Genetic regulation of microRNA transcripts

Genetic polymorphisms that affect miRNA levels can contribute to a wide range of target genes and phenotypes. We obtained SNP genotypes and assessed whole-genome miRNA expression in the liver to identify genetic variations that influence miRNA and mRNA targets related to immune and metabolic traits. A low number of cis-miRNA-eQTL was also reported in a study of primary fibroblasts derived from the umbilical cord [54]. Other reports of genetic regulation of miRNA expression in the skin revealed 42 eQTL for 38 miRNAs, all of which were trans-eQTL [20]. Trans-only miRNA eQTL in the liver have also been reported [21]. Other studies report a limited number of miRNA eQTLs in adipose tissue [55] and dendritic cells [18]. By contrast, an eQTL study of whole blood miRNAs from a large sample size revealed about 27% of miRNA with cis effects [19]. Compared with our previous study with eQTL of mRNA from the same samples, we found that about 75% of mRNA have cis effects [14]. In this study, we found miR-708 as cis-eQTL with the windows smaller than 1 Mb and the transcripts in the surrounding region also regulated with the same SNPs.

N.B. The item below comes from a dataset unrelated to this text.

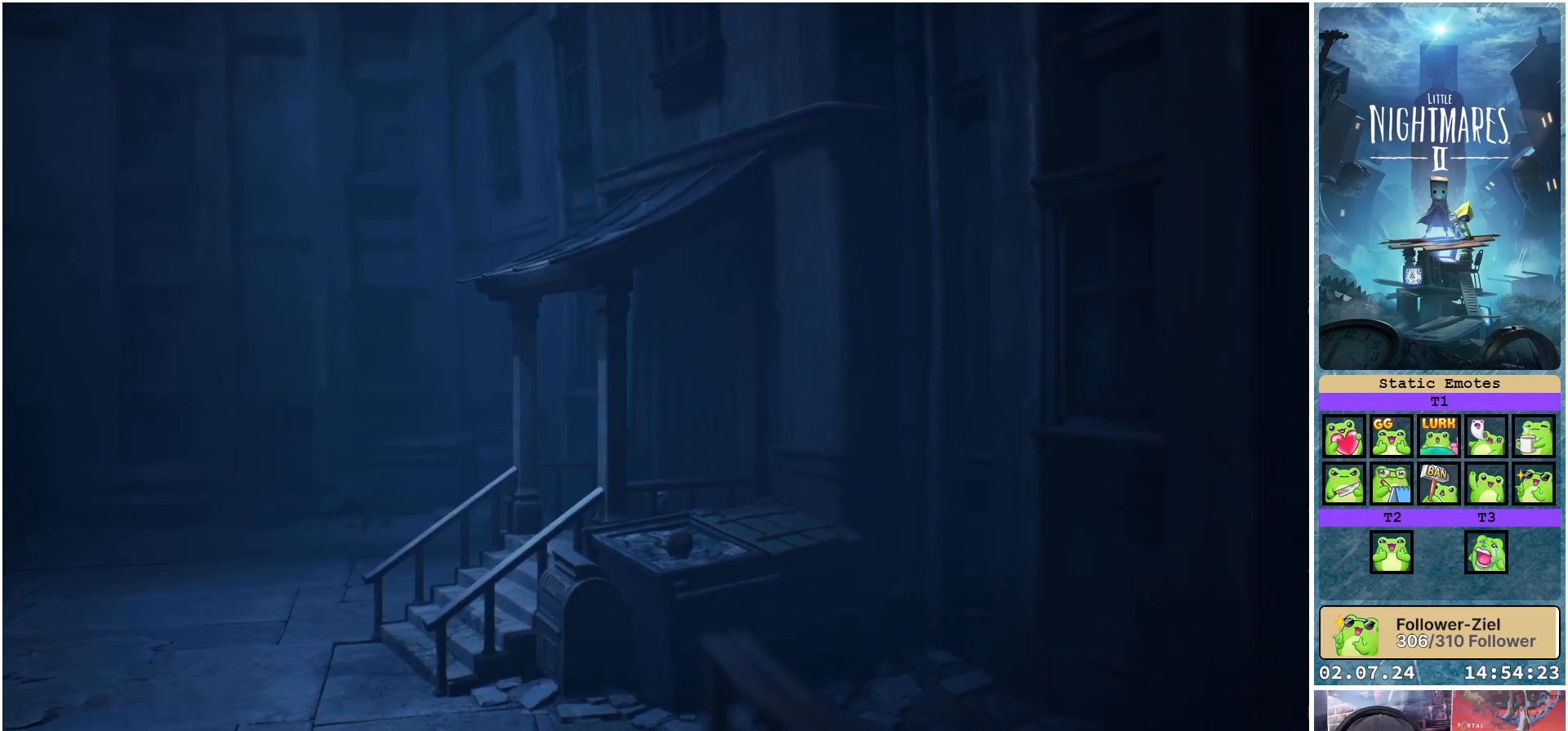
{"buttons": ["A", "R1"], "left_stick": "down-right", "right_stick": "center", "events": [[133, "A", "up"], [317, "left_stick", "down-right"], [367, "A", "down"]]}
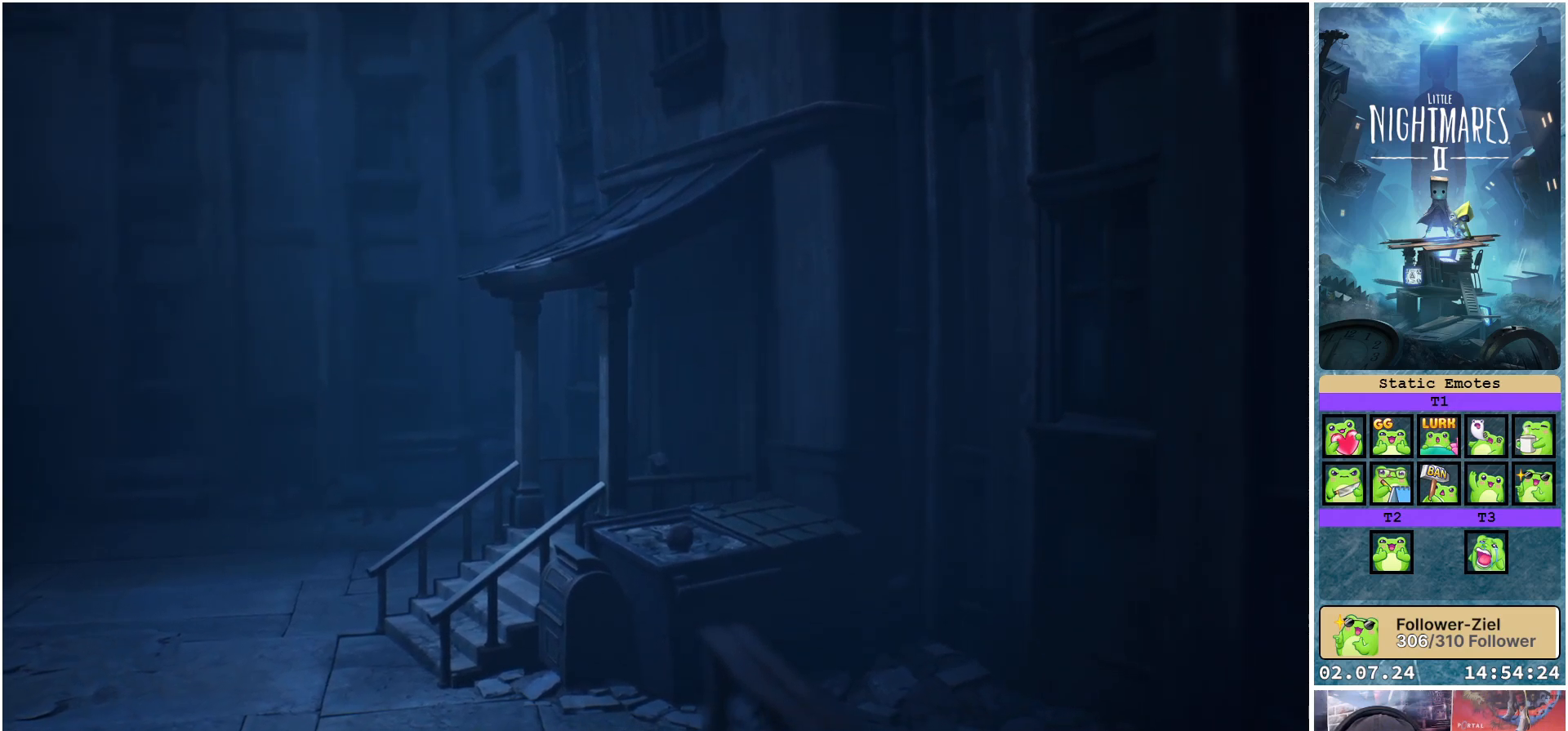
{"buttons": ["R1"], "left_stick": "up-right", "right_stick": "center", "events": [[267, "A", "up"], [267, "left_stick", "right"], [367, "left_stick", "up-right"]]}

Based on the synteny between the human and pig genome and the discovery of other transcripts in this region regulated with the same SNPs, we expected miR-34a to be cis-eQTL. Five other miR (miR-30e, miR-19a, miR-4507, miR-27d and let-7 g) were associated with SNPs on the same chromosome. Other miRNA (like miR-652) are still unmapped (NW_003539729) in the pig chromosome. Most of the miRNA-eQTL in this study were identified as trans-eQTL. We identified a number of miRNA that were correlated with haematological and biochemical traits. Since miRNAs can target many mRNAs, the effect of genetic variants on miRNA expression can play an important role in complex phenotypes mediated by various target genes.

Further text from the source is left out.